▶ _Task instructions_
Copy out the lines below word for word, leaving out the pictures.

▶ _Dataset entries_
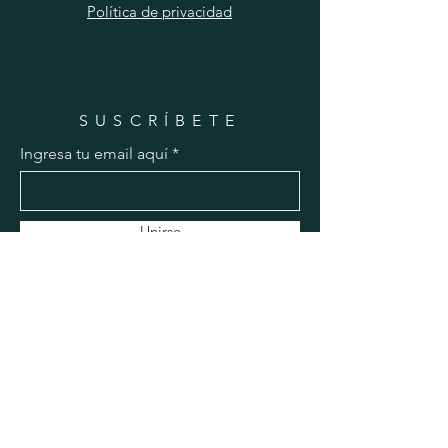
Política de privacidad
SUSCRÍBETE
Ingresa tu email aquí
Unirse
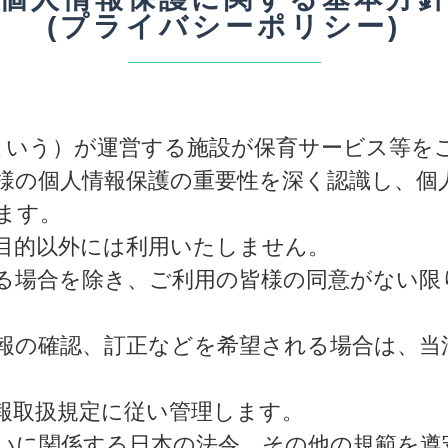
(プライバシーポリシー)
という）が運営する施設が保育サービス等を
様の個人情報保護の重要性を深く認識し、個
ます。
目的以外には利用いたしません。
る場合を除き、ご利用の皆様の同意がない限
報の確認、訂正などを希望される場合は、当
報取扱規定に従い管理します。
いに関係する日本の法令、その他の規範を遵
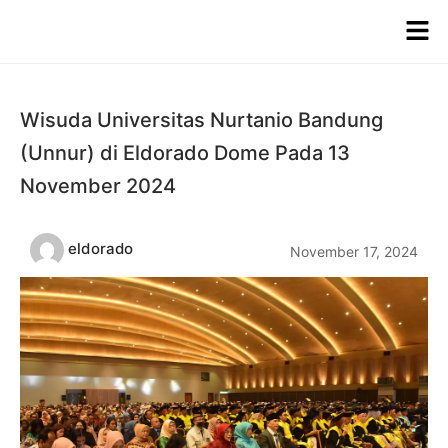
Wisuda Universitas Nurtanio Bandung
(Unnur) di Eldorado Dome Pada 13
November 2024
eldorado
November 17, 2024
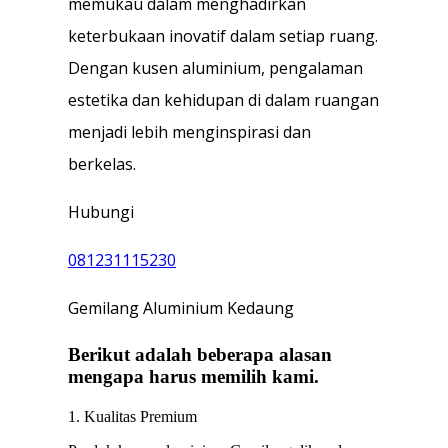
memukau dalam menghadirkan
keterbukaan inovatif dalam setiap ruang.
Dengan kusen aluminium, pengalaman
estetika dan kehidupan di dalam ruangan
menjadi lebih menginspirasi dan
berkelas.
Hubungi
081231115230
Gemilang Aluminium Kedaung
Berikut adalah beberapa alasan
mengapa harus memilih kami.
1. Kualitas Premium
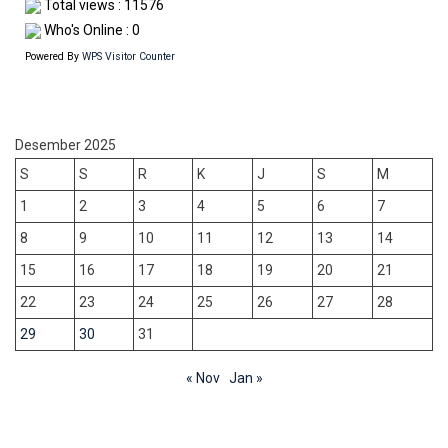
Total views : 11576
Who's Online : 0
Powered By
WPS Visitor Counter
Desember 2025
S
S
R
K
J
S
M
1
2
3
4
5
6
7
8
9
10
11
12
13
14
15
16
17
18
19
20
21
22
23
24
25
26
27
28
29
30
31
« Nov
Jan »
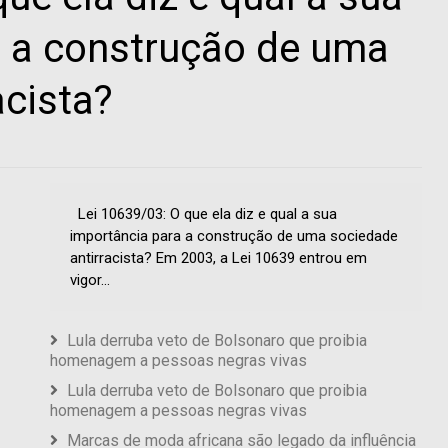
a a construção de uma
acista?
Lei 10639/03: O que ela diz e qual a sua
importância para a construção de uma sociedade
antirracista? Em 2003, a Lei 10639 entrou em
vigor...
Lula derruba veto de Bolsonaro que proibia
homenagem a pessoas negras vivas
Lula derruba veto de Bolsonaro que proibia
homenagem a pessoas negras vivas
Marcas de moda africana são legado da influência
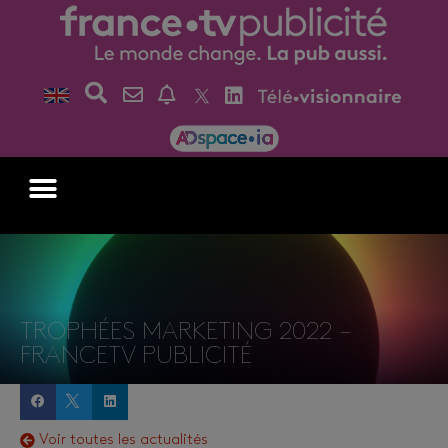
TROPHÉES MARKETING 2022 –
FRANCETV PUBLICITÉ
Voir toutes les actualités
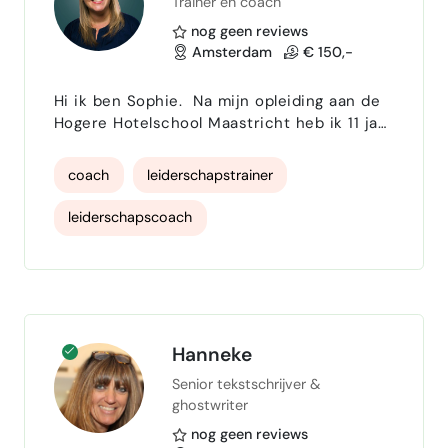
Trainer en coach
nog geen reviews
Amsterdam
€ 150,-
Hi ik ben Sophie. Na mijn opleiding aan de
Hogere Hotelschool Maastricht heb ik 11 jaar
in de hotellerie gewerkt in Amsterdam,
waarvan een aantal toffe jaren als General
coach
leiderschapstrainer
Manager en Cluster General Manager. In
2022 maakte ik bewust de stap naar trainer
leiderschapscoach
en coach, gedreven door één duidelijke
passie: het ontwikkelen van mensen en
persoonlijk leiderschap
DISC
organisaties. Mijn aanpak is persoonlijk,
betrokken en resultaa…
Feedback training
Vloeiend Engels
Hotellerie
Horeca management
Hanneke
Senior tekstschrijver &
persoonlijke ontwikkeling
gastvrijheid
ghostwriter
nog geen reviews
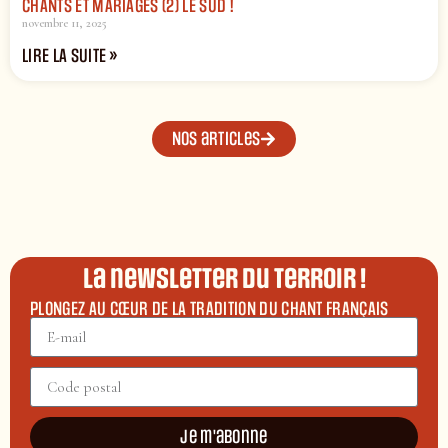
CHANTS ET MARIAGES (2) LE SUD !
novembre 11, 2025
LIRE LA SUITE »
Nos articles
La newsletter du terroir !
PLONGEZ AU CŒUR DE LA TRADITION DU CHANT FRANÇAIS
Je m'abonne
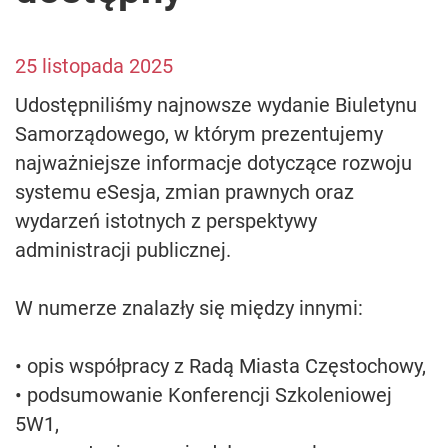
25 listopada 2025
Udostępniliśmy najnowsze wydanie Biuletynu
Samorządowego, w którym prezentujemy
najważniejsze informacje dotyczące rozwoju
systemu eSesja, zmian prawnych oraz
wydarzeń istotnych z perspektywy
administracji publicznej.
W numerze znalazły się między innymi:
• opis współpracy z Radą Miasta Częstochowy,
• podsumowanie Konferencji Szkoleniowej
5W1,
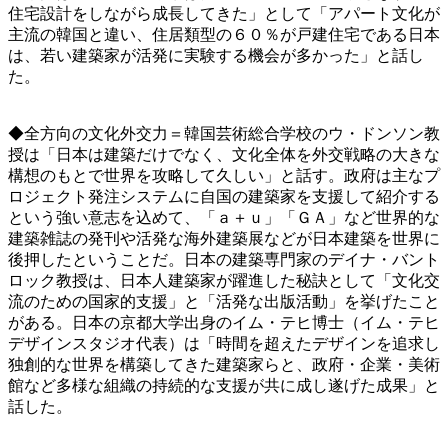
住宅設計をしながら成長してきた」として「アパート文化が
主流の韓国と違い、住居類型の６０％が戸建住宅である日本
は、若い建築家が活発に実験する機会が多かった」と話し
た。
◆全方向の文化外交力＝韓国芸術総合学校のウ・ドンソン教
授は「日本は建築だけでなく、文化全体を外交戦略の大きな
構想のもとで世界を攻略して久しい」と話す。政府は主なプ
ロジェクト発注システムに自国の建築家を支援して紹介する
という強い意志を込めて、「ａ＋ｕ」「ＧＡ」など世界的な
建築雑誌の発刊や活発な海外建築展などが日本建築を世界に
後押したということだ。日本の建築専門家のデイナ・バント
ロック教授は、日本人建築家が躍進した秘訣として「文化交
流のための国家的支援」と「活発な出版活動」を挙げたこと
がある。日本の京都大学出身のイム・テヒ博士（イム・テヒ
デザインスタジオ代表）は「時間を超えたデザインを追求し
独創的な世界を構築してきた建築家らと、政府・企業・美術
館など多様な組織の持続的な支援が共に成し遂げた成果」と
話した。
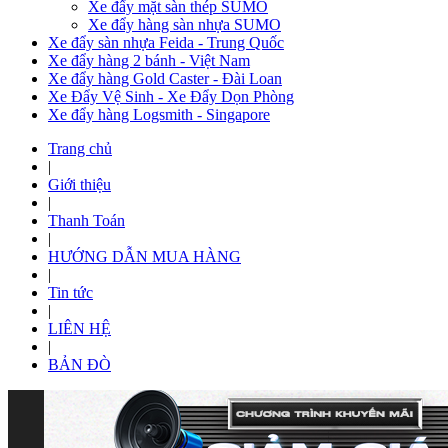
Xe đẩy mặt sàn thép SUMO
Xe đẩy hàng sàn nhựa SUMO
Xe đẩy sàn nhựa Feida - Trung Quốc
Xe đẩy hàng 2 bánh - Việt Nam
Xe đẩy hàng Gold Caster - Đài Loan
Xe Đẩy Vệ Sinh - Xe Đẩy Dọn Phòng
Xe đẩy hàng Logsmith - Singapore
Trang chủ
|
Giới thiệu
|
Thanh Toán
|
HƯỚNG DẪN MUA HÀNG
|
Tin tức
|
LIÊN HỆ
|
BẢN ĐÒ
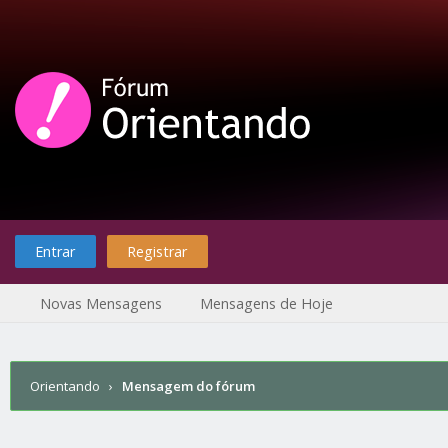
Entrar
Registrar
Novas Mensagens
Mensagens de Hoje
Orientando
›
Mensagem do fórum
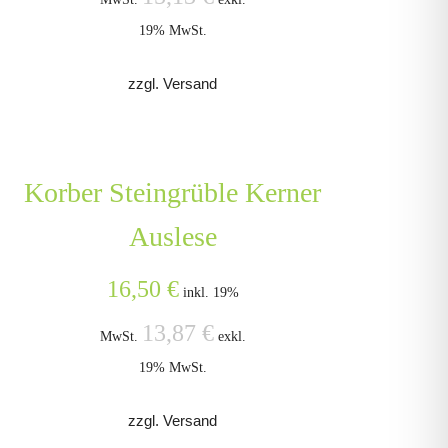
19% MwSt.
zzgl. Versand
Korber Steingrüble Kerner
Auslese
16,50
€
inkl. 19%
13,87
€
MwSt.
exkl.
19% MwSt.
zzgl. Versand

▶ _Reply_
Política de privacidad
SUSCRÍBETE
Ingresa tu email aquí
Unirse
(プライバシーポリシー)
という）が運営する施設が保育サービス等を
様の個人情報保護の重要性を深く認識し、個
ます。
目的以外には利用いたしません。
る場合を除き、ご利用の皆様の同意がない限
報の確認、訂正などを希望される場合は、当
報取扱規定に従い管理します。
いに関係する日本の法令、その他の規範を遵
Wisuda Universitas Nurtanio Bandung
(Unnur) di Eldorado Dome Pada 13
November 2024
eldorado
November 17, 2024
memukau dalam menghadirkan
keterbukaan inovatif dalam setiap ruang.
Dengan kusen aluminium, pengalaman
estetika dan kehidupan di dalam ruangan
menjadi lebih menginspirasi dan
berkelas.
Hubungi
081231115230
Gemilang Aluminium Kedaung
Berikut adalah beberapa alasan
mengapa harus memilih kami.
1. Kualitas Premium
Total views : 11576
Who's Online : 0
Powered By
WPS Visitor Counter
Desember 2025
S
S
R
K
J
S
M
1
2
3
4
5
6
7
8
9
10
11
12
13
14
15
16
17
18
19
20
21
22
23
24
25
26
27
28
29
30
31
« Nov
Jan »
a a construção de uma
acista?
Lei 10639/03: O que ela diz e qual a sua
importância para a construção de uma sociedade
antirracista? Em 2003, a Lei 10639 entrou em
vigor...
Lula derruba veto de Bolsonaro que proibia
homenagem a pessoas negras vivas
Lula derruba veto de Bolsonaro que proibia
homenagem a pessoas negras vivas
Marcas de moda africana são legado da influência
TROPHÉES MARKETING 2022 –
FRANCETV PUBLICITÉ
Voir toutes les actualités
Trainer en coach
nog geen reviews
Amsterdam
€ 150,-
Hi ik ben Sophie. Na mijn opleiding aan de
Hogere Hotelschool Maastricht heb ik 11 jaar
in de hotellerie gewerkt in Amsterdam,
waarvan een aantal toffe jaren als General
coach
leiderschapstrainer
Manager en Cluster General Manager. In
2022 maakte ik bewust de stap naar trainer
leiderschapscoach
en coach, gedreven door één duidelijke
passie: het ontwikkelen van mensen en
persoonlijk leiderschap
DISC
organisaties. Mijn aanpak is persoonlijk,
betrokken en resultaa…
Feedback training
Vloeiend Engels
Hotellerie
Horeca management
Hanneke
Senior tekstschrijver &
persoonlijke ontwikkeling
gastvrijheid
ghostwriter
nog geen reviews
CHANTS ET MARIAGES (2) LE SUD !
novembre 11, 2025
LIRE LA SUITE »
Nos articles
La newsletter du terroir !
PLONGEZ AU CŒUR DE LA TRADITION DU CHANT FRANÇAIS
Je m'abonne
25 listopada 2025
Udostępniliśmy najnowsze wydanie Biuletynu
Samorządowego, w którym prezentujemy
najważniejsze informacje dotyczące rozwoju
systemu eSesja, zmian prawnych oraz
wydarzeń istotnych z perspektywy
administracji publicznej.
W numerze znalazły się między innymi:
• opis współpracy z Radą Miasta Częstochowy,
• podsumowanie Konferencji Szkoleniowej
5W1,
住宅設計をしながら成長してきた」として「アパート文化が
主流の韓国と違い、住居類型の６０％が戸建住宅である日本
は、若い建築家が活発に実験する機会が多かった」と話し
た。
◆全方向の文化外交力＝韓国芸術総合学校のウ・ドンソン教
授は「日本は建築だけでなく、文化全体を外交戦略の大きな
構想のもとで世界を攻略して久しい」と話す。政府は主なプ
ロジェクト発注システムに自国の建築家を支援して紹介する
という強い意志を込めて、「ａ＋ｕ」「ＧＡ」など世界的な
建築雑誌の発刊や活発な海外建築展などが日本建築を世界に
後押したということだ。日本の建築専門家のデイナ・バント
ロック教授は、日本人建築家が躍進した秘訣として「文化交
流のための国家的支援」と「活発な出版活動」を挙げたこと
がある。日本の京都大学出身のイム・テヒ博士（イム・テヒ
デザインスタジオ代表）は「時間を超えたデザインを追求し
独創的な世界を構築してきた建築家らと、政府・企業・美術
館など多様な組織の持続的な支援が共に成し遂げた成果」と
話した。
Xe đẩy mặt sàn thép SUMO
Xe đẩy hàng sàn nhựa SUMO
Xe đẩy sàn nhựa Feida - Trung Quốc
Xe đẩy hàng 2 bánh - Việt Nam
Xe đẩy hàng Gold Caster - Đài Loan
Xe Đẩy Vệ Sinh - Xe Đẩy Dọn Phòng
Xe đẩy hàng Logsmith - Singapore
Trang chủ
|
Giới thiệu
|
Thanh Toán
|
HƯỚNG DẪN MUA HÀNG
|
Tin tức
|
LIÊN HỆ
|
BẢN ĐÒ
Entrar
Registrar
Novas Mensagens
Mensagens de Hoje
Orientando
›
Mensagem do fórum
19% MwSt.
zzgl. Versand
Korber Steingrüble Kerner
Auslese
16,50
€
inkl. 19%
13,87
€
MwSt.
exkl.
19% MwSt.
zzgl. Versand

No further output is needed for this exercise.